→ **AIM OF THE EXERCISE**:
Translate this sentence from the advice column into Spanish: "How your child plays has nothing to do with their future sexual orientation."

→ **EXTRACTED TEXT**:

··········

Talking About the Purple Pegasus in the Room

July 30, 2008 · Print This Article

Dear Eve,

The Halloween costume catalog arrived several days ago, and of course my two young sons began to go through it the moment I brought it into the house. My youngest predictably chose something from the Star Wars page, but my oldest son surprised my wife and me when he chose “Sparkles, the Purple Pegasus” as his coveted costume. Eve, I want to believe I am a tolerant man, but I just don’t know what to do here! Can I send my 5 year old son off to Kindergarten as “Sparkles?” What will people think? Hell, I don’t even know what I think! Is my boy gay? I’m trying not to act freaked out but I am freaked out!

Thank you, Struggling to be Progressive

Dear Positively Regressive,

Now, now…there is no need to send off your membership card to PFLAG just yet, my friend. I am going to say something that might shock you, and all you parents and would-be parents alike out there…you ready?

How your child plays has nothing to do with their future sexual orientation.

Boys will be girls and girls will be boys, it’s a mixed up, muddled up, shook up…well, you get my point. Sometimes little brothers get put in makeup and dresses and sometimes little sisters get really good at football. This does not a homosexual make, kids.

··········

→ **RECORDED INFORMATION**:
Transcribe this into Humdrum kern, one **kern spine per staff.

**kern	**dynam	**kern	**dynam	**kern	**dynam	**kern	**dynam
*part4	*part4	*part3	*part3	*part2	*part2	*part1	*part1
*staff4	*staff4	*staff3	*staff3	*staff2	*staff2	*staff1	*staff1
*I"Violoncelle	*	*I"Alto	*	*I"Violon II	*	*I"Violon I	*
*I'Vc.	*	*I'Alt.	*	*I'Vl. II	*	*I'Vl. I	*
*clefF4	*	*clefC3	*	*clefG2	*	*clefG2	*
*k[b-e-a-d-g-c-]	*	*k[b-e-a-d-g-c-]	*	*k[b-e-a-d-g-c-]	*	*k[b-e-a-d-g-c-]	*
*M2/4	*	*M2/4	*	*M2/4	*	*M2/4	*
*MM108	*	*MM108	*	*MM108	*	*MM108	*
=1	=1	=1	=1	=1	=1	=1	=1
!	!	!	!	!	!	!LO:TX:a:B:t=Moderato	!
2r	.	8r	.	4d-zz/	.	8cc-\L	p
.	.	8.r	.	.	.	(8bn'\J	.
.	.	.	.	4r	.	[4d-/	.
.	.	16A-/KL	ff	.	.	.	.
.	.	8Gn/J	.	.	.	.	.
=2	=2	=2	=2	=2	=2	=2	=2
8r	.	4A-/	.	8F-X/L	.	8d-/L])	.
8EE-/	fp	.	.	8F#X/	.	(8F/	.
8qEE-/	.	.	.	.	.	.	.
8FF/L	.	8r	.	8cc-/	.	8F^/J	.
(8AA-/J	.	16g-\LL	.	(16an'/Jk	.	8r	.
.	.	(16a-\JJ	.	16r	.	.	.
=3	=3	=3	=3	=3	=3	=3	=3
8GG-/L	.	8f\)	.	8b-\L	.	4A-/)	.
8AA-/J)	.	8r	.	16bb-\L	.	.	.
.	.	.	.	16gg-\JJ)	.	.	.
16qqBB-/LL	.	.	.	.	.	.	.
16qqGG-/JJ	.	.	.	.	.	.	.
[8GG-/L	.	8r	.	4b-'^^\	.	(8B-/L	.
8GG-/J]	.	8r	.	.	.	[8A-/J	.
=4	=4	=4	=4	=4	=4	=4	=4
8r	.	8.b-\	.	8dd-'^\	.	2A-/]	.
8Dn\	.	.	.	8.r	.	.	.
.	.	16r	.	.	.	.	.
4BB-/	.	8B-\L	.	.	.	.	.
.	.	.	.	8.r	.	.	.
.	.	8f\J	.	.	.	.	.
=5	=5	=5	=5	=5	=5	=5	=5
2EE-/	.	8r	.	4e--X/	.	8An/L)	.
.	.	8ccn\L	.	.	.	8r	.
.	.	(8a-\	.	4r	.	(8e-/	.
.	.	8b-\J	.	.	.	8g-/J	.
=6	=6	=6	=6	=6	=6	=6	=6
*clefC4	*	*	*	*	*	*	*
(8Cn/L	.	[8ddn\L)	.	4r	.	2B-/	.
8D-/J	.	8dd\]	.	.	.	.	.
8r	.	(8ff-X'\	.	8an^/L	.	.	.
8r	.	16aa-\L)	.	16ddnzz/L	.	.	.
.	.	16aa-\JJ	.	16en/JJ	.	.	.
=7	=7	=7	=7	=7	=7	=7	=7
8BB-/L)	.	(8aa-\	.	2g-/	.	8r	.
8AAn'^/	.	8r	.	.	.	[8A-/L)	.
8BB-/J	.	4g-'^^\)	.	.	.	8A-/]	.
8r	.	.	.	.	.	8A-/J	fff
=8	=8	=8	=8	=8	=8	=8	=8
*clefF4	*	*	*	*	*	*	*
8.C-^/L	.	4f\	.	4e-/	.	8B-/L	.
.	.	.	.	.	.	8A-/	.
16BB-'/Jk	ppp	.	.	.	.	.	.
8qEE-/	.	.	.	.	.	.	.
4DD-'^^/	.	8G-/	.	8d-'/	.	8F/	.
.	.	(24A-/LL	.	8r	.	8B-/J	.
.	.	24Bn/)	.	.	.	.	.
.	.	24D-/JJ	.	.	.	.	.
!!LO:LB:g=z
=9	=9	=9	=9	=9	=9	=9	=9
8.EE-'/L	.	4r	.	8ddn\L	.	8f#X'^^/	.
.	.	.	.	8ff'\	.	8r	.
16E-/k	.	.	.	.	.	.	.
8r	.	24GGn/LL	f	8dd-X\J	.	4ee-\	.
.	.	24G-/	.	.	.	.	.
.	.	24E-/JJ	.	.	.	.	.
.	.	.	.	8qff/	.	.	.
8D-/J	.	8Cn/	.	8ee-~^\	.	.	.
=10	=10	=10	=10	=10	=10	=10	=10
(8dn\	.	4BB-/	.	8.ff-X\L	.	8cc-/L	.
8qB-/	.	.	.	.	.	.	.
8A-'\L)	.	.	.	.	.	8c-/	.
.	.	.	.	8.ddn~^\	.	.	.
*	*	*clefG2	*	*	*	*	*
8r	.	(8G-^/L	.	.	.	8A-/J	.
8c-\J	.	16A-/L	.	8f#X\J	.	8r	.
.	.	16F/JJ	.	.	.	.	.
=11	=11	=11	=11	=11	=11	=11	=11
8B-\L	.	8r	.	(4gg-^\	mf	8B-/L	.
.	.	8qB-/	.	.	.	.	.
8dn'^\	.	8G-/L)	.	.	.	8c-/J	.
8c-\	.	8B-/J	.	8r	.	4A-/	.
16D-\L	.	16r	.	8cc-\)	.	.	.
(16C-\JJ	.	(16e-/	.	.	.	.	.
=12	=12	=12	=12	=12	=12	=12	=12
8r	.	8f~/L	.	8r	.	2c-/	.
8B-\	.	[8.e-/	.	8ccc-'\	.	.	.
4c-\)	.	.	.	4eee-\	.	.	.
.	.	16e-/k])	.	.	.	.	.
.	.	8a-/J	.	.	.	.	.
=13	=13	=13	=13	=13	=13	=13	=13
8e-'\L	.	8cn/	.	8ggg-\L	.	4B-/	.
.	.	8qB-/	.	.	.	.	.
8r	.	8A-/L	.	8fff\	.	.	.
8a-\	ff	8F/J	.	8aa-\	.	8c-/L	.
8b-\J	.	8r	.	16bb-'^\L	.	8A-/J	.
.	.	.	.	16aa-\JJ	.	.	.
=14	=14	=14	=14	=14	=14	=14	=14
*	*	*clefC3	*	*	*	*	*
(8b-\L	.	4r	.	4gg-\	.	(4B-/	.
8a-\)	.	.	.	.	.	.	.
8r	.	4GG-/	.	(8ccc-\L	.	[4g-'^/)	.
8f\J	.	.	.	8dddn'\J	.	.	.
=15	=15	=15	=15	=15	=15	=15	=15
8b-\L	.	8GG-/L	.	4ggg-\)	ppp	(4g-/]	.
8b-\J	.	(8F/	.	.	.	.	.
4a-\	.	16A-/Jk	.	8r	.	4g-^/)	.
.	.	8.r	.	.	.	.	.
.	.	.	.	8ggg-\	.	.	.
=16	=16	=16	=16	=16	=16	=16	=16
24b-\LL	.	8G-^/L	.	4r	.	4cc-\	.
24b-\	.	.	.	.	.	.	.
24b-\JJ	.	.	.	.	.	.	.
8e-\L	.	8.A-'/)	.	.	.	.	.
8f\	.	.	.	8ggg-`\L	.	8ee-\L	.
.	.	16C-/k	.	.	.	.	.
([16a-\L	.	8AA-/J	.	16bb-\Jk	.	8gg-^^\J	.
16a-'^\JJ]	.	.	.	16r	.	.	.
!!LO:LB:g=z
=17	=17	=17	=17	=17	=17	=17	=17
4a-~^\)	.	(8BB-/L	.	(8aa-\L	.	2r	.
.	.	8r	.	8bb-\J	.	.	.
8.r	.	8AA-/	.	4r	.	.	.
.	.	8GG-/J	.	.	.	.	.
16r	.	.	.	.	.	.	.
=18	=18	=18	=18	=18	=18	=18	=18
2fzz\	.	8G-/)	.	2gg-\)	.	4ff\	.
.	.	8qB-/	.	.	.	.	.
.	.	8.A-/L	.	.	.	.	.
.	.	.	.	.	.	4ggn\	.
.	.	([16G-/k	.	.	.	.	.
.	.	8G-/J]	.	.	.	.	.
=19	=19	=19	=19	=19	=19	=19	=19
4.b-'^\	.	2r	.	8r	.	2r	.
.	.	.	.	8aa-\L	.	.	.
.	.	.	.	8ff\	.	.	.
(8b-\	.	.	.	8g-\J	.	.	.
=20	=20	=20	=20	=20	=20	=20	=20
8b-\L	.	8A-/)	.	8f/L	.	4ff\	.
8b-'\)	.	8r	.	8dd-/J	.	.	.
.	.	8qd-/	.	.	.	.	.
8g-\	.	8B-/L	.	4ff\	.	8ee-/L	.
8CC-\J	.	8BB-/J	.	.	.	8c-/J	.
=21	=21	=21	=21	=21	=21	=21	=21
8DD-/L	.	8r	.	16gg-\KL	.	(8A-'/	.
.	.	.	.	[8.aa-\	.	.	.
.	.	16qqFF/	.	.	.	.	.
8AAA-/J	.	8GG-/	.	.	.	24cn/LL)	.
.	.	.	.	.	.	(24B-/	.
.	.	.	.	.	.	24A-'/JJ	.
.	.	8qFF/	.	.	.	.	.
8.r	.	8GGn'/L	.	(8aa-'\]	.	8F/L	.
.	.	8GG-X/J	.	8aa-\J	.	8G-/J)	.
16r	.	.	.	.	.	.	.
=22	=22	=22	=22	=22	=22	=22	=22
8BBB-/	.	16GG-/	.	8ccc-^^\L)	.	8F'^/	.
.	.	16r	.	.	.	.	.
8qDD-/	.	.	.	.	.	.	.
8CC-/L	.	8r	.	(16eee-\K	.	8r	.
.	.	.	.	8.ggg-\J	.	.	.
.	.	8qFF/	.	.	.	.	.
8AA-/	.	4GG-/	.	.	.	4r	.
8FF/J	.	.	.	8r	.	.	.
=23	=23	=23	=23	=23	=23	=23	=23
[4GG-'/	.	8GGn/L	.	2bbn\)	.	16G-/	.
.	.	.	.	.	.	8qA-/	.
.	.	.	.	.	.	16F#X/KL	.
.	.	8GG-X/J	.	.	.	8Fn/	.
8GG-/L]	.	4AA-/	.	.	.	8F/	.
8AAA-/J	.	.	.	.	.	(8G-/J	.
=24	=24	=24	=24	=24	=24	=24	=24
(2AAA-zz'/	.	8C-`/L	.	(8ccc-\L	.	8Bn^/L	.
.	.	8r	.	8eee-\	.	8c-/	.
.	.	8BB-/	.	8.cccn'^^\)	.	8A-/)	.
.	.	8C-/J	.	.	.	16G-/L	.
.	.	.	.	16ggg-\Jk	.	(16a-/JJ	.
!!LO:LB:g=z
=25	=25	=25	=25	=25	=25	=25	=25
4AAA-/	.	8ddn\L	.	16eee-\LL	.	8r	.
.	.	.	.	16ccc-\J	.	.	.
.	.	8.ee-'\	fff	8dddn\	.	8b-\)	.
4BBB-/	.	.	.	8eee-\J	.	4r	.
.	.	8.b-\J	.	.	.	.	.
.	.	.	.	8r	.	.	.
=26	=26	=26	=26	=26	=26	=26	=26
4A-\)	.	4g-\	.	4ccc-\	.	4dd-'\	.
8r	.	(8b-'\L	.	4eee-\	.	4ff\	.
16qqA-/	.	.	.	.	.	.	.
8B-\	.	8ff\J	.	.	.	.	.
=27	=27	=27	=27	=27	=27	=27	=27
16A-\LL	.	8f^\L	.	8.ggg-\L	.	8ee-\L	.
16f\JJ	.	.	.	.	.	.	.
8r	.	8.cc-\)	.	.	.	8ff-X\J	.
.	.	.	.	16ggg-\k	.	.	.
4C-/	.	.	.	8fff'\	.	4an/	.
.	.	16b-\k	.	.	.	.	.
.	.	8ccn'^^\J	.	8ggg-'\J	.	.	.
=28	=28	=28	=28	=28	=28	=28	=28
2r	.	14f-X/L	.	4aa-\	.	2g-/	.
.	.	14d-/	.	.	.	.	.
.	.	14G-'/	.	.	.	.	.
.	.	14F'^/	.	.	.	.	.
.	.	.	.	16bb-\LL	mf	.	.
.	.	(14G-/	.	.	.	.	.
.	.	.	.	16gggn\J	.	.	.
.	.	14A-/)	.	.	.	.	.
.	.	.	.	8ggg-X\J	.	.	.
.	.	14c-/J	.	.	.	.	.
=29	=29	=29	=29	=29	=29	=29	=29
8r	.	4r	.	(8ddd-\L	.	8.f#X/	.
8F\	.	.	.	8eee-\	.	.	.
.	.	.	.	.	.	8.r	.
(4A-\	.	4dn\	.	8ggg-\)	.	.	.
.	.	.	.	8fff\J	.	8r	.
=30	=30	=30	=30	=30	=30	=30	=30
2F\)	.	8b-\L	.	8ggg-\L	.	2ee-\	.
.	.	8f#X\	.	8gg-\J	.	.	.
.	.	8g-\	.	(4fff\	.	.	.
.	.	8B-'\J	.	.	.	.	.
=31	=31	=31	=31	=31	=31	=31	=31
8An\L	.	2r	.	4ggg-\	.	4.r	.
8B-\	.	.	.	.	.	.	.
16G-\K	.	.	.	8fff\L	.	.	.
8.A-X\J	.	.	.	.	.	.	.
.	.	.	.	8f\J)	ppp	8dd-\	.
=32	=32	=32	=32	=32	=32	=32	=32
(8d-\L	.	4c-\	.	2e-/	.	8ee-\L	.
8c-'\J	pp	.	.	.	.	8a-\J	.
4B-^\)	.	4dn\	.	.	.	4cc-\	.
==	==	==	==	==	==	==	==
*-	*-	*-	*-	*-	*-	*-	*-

··········

→ **EXPECTED OUTPUT**:
La manera en que juega tu hijo no tiene nada que ver con su futura orientación sexual.